Data for the task Block Start
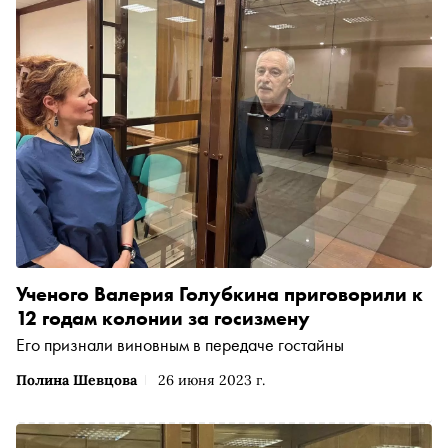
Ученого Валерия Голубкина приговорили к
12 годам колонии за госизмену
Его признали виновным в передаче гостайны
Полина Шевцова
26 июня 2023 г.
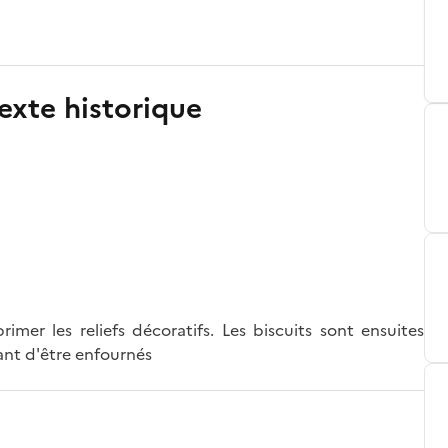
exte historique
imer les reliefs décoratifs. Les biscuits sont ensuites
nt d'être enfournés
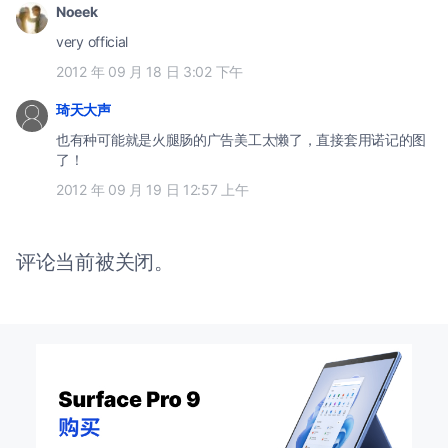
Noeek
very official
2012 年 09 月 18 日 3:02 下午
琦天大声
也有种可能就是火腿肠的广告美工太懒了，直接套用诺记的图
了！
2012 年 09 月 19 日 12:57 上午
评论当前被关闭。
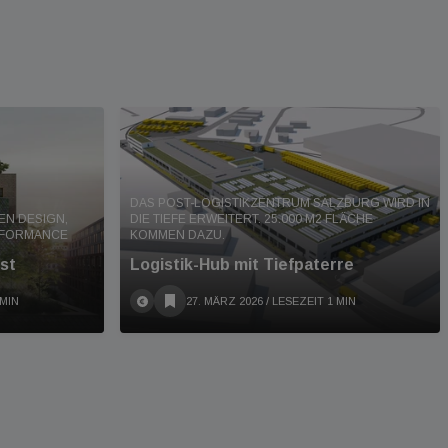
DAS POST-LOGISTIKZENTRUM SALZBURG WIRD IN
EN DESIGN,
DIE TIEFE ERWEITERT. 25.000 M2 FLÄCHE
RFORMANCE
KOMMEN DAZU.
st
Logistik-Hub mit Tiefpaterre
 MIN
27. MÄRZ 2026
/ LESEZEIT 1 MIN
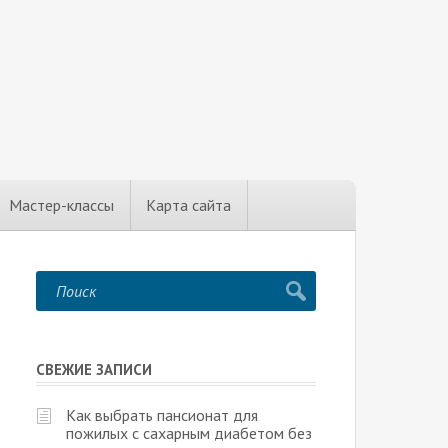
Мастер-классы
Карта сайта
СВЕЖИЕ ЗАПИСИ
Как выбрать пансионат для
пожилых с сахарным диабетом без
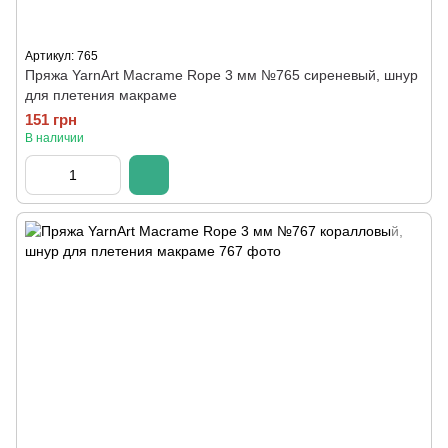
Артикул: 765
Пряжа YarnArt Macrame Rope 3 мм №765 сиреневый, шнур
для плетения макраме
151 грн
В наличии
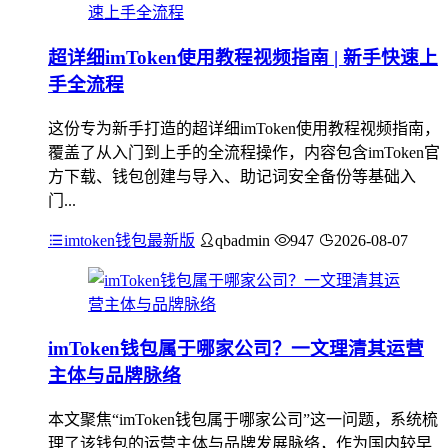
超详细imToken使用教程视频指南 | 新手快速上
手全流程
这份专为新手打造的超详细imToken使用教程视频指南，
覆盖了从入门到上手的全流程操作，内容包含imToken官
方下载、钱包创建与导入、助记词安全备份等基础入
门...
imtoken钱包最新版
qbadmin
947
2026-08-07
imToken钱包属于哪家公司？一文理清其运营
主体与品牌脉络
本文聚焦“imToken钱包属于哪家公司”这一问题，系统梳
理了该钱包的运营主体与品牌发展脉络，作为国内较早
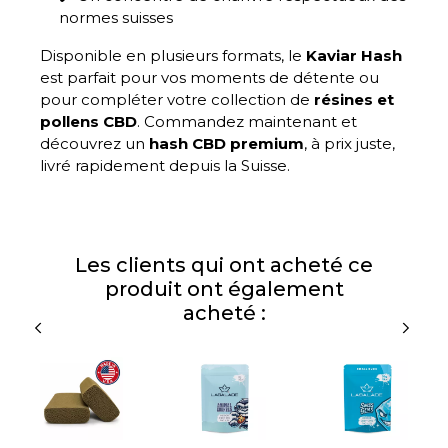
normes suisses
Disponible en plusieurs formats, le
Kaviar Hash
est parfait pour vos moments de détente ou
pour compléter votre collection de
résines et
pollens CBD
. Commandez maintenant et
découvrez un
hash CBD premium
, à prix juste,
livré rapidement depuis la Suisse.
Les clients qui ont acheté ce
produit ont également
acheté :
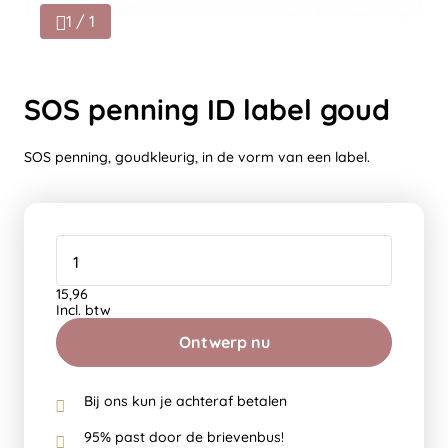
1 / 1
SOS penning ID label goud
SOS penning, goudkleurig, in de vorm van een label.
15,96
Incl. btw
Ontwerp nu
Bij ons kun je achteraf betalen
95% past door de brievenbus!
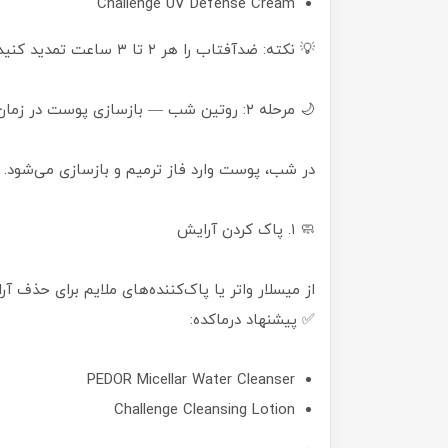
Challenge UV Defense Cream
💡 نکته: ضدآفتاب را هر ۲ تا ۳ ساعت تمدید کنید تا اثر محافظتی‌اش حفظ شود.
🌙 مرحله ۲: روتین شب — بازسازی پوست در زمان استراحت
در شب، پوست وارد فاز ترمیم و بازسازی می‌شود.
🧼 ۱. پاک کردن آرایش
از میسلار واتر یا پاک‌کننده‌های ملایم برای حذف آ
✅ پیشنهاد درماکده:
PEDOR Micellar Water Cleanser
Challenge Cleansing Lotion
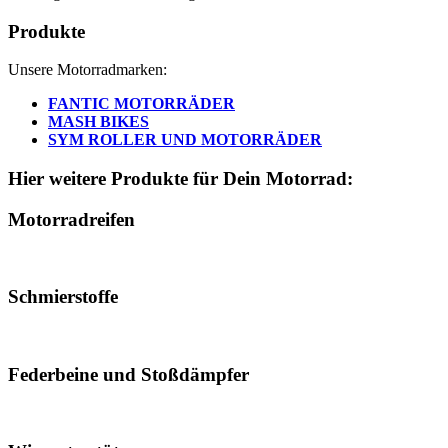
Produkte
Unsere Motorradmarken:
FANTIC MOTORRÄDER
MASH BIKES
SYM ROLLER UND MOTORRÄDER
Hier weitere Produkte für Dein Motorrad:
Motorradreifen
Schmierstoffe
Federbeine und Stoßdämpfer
Data for the task Block End
What you have to do:
Where a picture appears in the listing above, skip it and set down all the rest exactly.

Solution to the exercise:
Ученого Валерия Голубкина приговорили к
12 годам колонии за госизмену
Его признали виновным в передаче гостайны
Полина Шевцова
26 июня 2023 г.
exte historique
imer les reliefs décoratifs. Les biscuits sont ensuites
nt d'être enfournés
Noeek
very official
2012 年 09 月 18 日 3:02 下午
琦天大声
也有种可能就是火腿肠的广告美工太懒了，直接套用诺记的图
了！
2012 年 09 月 19 日 12:57 上午
评论当前被关闭。
DAS POST-LOGISTIKZENTRUM SALZBURG WIRD IN
EN DESIGN,
DIE TIEFE ERWEITERT. 25.000 M2 FLÄCHE
RFORMANCE
KOMMEN DAZU.
st
Logistik-Hub mit Tiefpaterre
 MIN
27. MÄRZ 2026
/ LESEZEIT 1 MIN
Мастер-классы
Карта сайта
СВЕЖИЕ ЗАПИСИ
Как выбрать пансионат для
пожилых с сахарным диабетом без
Артикул: 765
Пряжа YarnArt Macrame Rope 3 мм №765 сиреневый, шнур
для плетения макраме
151 грн
В наличии
超详细imToken使用教程视频指南 | 新手快速上
手全流程
这份专为新手打造的超详细imToken使用教程视频指南，
覆盖了从入门到上手的全流程操作，内容包含imToken官
方下载、钱包创建与导入、助记词安全备份等基础入
门...
imtoken钱包最新版
qbadmin
947
2026-08-07
imToken钱包属于哪家公司？一文理清其运营
主体与品牌脉络
本文聚焦“imToken钱包属于哪家公司”这一问题，系统梳
理了该钱包的运营主体与品牌发展脉络，作为国内较早
normes suisses
Disponible en plusieurs formats, le
Kaviar Hash
est parfait pour vos moments de détente ou
pour compléter votre collection de
résines et
pollens CBD
. Commandez maintenant et
découvrez un
hash CBD premium
, à prix juste,
livré rapidement depuis la Suisse.
Les clients qui ont acheté ce
produit ont également
acheté :
1 / 1
SOS penning ID label goud
SOS penning, goudkleurig, in de vorm van een label.
15,96
Incl. btw
Ontwerp nu
Bij ons kun je achteraf betalen
95% past door de brievenbus!
Challenge UV Defense Cream
💡 نکته: ضدآفتاب را هر ۲ تا ۳ ساعت تمدید کنید تا اثر محافظتی‌اش حفظ شود.
🌙 مرحله ۲: روتین شب — بازسازی پوست در زمان استراحت
در شب، پوست وارد فاز ترمیم و بازسازی می‌شود.
🧼 ۱. پاک کردن آرایش
از میسلار واتر یا پاک‌کننده‌های ملایم برای حذف آ
✅ پیشنهاد درماکده:
PEDOR Micellar Water Cleanser
Challenge Cleansing Lotion
Produkte
Unsere Motorradmarken:
FANTIC MOTORRÄDER
MASH BIKES
SYM ROLLER UND MOTORRÄDER
Hier weitere Produkte für Dein Motorrad:
Motorradreifen
Schmierstoffe
Federbeine und Stoßdämpfer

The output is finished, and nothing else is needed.